Because the route passes through different geological conditions, the TBM is designed to replace the cutterheads with heads suited for the current conditions. In June 2010 the TBM's hard rock cutterhead was replaced with its original cutterhead, designed to bore through clay.

== Stations==
=== L9 Nord===

| Station | Image | Location | Opened | Interchanges |
|---|---|---|---|---|
| Can Zam |  | Santa Coloma | 13 December 2009 |  |
| Singuerlín |  | Santa Coloma | 13 December 2009 |  |
| Església Major |  | Santa Coloma | 13 December 2009 |  |
| Fondo |  | Santa Coloma | 13 December 2009 |  |
| Santa Rosa |  | Santa Coloma | 19 September 2011 |  |
| Can Peixauet |  | Santa Coloma | 13 December 2009 |  |
| Bon Pastor |  | Barcelona (Bon Pastor) | 18 April 2010 |  |
| Onze de Setembre |  | Barcelona (Sant Andreu de Palomar) | 26 June 2010 |  |
| La Sagrera |  | Barcelona (La Sagrera) | 26 June 2010 |  |

=== L9 Sud===

| Station | Image | Location | Opened | Interchanges |
|---|---|---|---|---|
| Zona Universitària |  | Barcelona (Les Corts) | 12 February 2016 |  |
| Collblanc |  | L'Hospitalet | 12 February 2016 |  |
| Torrassa |  | L'Hospitalet | 12 February 2016 |  |
| Can Tries - Gornal |  | L'Hospitalet | 12 February 2016 |  |
| Europa-Fira |  | L'Hospitalet | 12 February 2016 |  |
| Fira |  | L'Hospitalet | 12 February 2016 |  |
| Parc Logístic |  | Barcelona (Zona Franca) | 12 February 2016 |  |
| Mercabarna |  | Barcelona (Zona Franca) | 12 February 2016 |  |
| Les Moreres |  | El Prat | 12 February 2016 |  |
| El Prat Estació |  | El Prat | 12 February 2016 |  |
| Cèntric |  | El Prat | 12 February 2016 |  |
| Parc Nou |  | El Prat | 12 February 2016 |  |
| Mas Blau |  | El Prat | 12 February 2016 |  |
| Aeroport T2 |  | El Prat | 12 February 2016 |  |
| Aeroport T1 |  | El Prat | 12 February 2016 |  |

== Extra cost ==

Accessing either of the airport stations requires a valid ticket, as announced on the ticket vending machines and inside the trains. An Airport Ticket is available for 5.15 euros.

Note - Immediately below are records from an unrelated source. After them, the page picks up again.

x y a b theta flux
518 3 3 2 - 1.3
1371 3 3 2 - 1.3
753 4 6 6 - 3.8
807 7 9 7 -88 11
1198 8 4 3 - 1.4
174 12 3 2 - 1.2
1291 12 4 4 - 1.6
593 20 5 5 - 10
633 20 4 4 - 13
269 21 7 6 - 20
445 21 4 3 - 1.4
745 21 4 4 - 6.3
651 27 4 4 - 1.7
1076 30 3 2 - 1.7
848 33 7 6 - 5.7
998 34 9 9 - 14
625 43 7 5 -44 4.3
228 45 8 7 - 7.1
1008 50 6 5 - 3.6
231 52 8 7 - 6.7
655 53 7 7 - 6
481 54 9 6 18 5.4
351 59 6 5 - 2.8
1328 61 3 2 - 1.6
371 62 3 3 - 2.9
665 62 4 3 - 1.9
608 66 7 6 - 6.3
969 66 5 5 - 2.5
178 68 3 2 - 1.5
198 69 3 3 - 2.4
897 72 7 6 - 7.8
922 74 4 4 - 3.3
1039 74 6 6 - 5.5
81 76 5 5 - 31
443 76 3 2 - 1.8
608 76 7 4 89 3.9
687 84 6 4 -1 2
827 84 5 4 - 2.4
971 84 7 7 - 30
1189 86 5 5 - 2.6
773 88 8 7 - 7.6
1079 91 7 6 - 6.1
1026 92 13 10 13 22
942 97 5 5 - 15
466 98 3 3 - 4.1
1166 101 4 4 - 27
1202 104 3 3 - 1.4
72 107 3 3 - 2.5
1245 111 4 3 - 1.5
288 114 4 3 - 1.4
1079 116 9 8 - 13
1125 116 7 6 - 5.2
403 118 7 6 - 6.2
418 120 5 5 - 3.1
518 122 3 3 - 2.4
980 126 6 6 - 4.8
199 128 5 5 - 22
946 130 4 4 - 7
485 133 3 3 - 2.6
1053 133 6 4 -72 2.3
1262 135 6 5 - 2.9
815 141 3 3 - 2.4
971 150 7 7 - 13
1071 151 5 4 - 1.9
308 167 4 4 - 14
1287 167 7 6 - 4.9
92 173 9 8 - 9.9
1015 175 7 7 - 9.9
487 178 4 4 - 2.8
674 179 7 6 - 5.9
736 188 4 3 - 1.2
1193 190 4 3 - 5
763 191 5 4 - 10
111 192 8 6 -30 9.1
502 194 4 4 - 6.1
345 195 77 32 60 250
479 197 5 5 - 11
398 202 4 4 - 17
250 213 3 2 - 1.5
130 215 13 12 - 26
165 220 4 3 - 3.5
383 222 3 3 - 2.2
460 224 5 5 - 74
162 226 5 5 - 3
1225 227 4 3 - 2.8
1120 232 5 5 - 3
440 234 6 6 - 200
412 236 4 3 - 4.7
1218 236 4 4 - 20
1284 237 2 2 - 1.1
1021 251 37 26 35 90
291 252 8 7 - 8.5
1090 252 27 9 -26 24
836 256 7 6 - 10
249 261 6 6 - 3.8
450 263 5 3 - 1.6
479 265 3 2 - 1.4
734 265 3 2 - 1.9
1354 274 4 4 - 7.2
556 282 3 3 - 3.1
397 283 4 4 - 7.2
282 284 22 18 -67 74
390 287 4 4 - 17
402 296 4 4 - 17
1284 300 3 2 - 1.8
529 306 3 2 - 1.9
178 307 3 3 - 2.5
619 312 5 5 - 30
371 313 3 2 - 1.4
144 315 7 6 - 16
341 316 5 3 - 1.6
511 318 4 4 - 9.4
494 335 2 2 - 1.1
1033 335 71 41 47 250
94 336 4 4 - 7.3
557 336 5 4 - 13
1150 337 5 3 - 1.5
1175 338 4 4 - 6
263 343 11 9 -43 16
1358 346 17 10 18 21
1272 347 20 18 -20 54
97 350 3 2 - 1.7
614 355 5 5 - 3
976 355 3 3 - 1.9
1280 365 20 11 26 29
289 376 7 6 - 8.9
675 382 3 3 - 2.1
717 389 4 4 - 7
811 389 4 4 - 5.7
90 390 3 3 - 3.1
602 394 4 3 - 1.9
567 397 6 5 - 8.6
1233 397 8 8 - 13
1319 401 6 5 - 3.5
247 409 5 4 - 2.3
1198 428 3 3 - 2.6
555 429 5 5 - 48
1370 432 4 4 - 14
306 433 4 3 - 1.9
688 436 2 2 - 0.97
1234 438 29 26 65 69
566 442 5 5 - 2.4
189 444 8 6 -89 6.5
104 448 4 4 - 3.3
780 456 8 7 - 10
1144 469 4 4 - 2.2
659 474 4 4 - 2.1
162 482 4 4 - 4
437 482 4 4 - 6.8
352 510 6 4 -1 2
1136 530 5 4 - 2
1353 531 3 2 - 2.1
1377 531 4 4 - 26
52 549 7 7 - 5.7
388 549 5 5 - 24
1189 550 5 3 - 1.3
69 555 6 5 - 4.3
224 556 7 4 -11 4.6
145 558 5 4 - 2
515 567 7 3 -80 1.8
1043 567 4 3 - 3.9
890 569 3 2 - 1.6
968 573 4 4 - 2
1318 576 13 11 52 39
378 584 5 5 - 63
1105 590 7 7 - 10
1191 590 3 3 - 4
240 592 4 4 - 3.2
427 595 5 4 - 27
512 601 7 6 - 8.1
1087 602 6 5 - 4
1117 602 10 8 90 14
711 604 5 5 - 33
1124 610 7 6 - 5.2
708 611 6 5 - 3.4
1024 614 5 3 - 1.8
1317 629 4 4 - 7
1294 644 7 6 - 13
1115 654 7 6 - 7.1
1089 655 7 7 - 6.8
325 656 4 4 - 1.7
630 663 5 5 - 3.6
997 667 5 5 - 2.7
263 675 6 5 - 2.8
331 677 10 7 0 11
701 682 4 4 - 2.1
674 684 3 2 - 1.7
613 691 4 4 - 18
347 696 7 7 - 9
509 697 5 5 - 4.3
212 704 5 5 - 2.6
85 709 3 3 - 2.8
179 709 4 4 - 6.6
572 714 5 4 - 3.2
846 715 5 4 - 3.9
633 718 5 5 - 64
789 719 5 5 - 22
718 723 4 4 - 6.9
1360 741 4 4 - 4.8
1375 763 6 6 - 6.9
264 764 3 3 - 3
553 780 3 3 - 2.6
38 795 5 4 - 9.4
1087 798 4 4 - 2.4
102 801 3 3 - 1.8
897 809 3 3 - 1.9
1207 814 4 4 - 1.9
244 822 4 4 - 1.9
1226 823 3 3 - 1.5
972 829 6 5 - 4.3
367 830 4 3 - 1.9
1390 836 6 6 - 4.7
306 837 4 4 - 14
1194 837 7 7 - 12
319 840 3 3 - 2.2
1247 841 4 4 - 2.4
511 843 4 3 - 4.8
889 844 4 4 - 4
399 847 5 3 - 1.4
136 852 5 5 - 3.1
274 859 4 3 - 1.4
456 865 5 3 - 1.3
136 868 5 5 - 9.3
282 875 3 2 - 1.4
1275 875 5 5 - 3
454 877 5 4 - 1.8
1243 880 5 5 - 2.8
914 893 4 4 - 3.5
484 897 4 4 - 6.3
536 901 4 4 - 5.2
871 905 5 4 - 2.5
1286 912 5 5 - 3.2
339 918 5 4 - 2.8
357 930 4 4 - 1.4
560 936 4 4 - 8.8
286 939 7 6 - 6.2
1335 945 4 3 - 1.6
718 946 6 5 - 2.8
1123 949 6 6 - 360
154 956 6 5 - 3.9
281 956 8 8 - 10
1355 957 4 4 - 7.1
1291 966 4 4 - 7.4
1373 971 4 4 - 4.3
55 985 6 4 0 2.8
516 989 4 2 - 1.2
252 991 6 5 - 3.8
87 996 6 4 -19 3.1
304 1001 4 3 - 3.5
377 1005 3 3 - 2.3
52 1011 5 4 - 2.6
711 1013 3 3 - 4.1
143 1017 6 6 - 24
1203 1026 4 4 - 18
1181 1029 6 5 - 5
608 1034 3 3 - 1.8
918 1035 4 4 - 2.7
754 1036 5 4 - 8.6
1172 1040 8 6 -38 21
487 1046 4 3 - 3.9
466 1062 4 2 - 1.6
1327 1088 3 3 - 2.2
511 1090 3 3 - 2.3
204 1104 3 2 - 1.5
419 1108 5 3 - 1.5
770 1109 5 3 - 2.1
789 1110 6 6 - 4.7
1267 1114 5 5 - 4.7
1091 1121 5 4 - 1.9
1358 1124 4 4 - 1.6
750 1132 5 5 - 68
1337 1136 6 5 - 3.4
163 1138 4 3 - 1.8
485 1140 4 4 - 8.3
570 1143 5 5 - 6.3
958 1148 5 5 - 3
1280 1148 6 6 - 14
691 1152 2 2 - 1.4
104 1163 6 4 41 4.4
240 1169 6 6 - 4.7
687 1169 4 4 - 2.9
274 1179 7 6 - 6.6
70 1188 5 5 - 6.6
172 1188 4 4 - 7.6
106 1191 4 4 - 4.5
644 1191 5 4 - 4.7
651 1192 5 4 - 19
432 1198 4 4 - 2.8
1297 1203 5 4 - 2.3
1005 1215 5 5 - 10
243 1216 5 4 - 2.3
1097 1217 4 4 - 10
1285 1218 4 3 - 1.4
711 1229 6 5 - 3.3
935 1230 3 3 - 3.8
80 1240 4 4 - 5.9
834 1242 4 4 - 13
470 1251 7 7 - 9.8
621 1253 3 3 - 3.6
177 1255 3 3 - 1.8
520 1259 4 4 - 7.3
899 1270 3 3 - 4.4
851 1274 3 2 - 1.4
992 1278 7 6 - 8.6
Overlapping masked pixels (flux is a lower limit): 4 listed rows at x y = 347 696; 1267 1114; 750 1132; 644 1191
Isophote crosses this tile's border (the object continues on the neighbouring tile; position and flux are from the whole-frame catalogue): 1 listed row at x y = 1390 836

Entering or exiting the line from the Barcelona Airport stations, Aeroport T1 and Aeorport T2 requires a valid ticket. A Single Ticket (Bitllet Senzill), a T-casual (formerly T-10), or a T-familiar are not considered valid, and will not allow exiting the line through these stations. An Airport Ticket can be purchased before exiting the metro.
All time-based tickets with unlimited journeys (daily, monthly, quarterly or Hola BCN! tickets) are considered valid, and passengers travelling with them do not need to purchase any additional tickets to access these stations.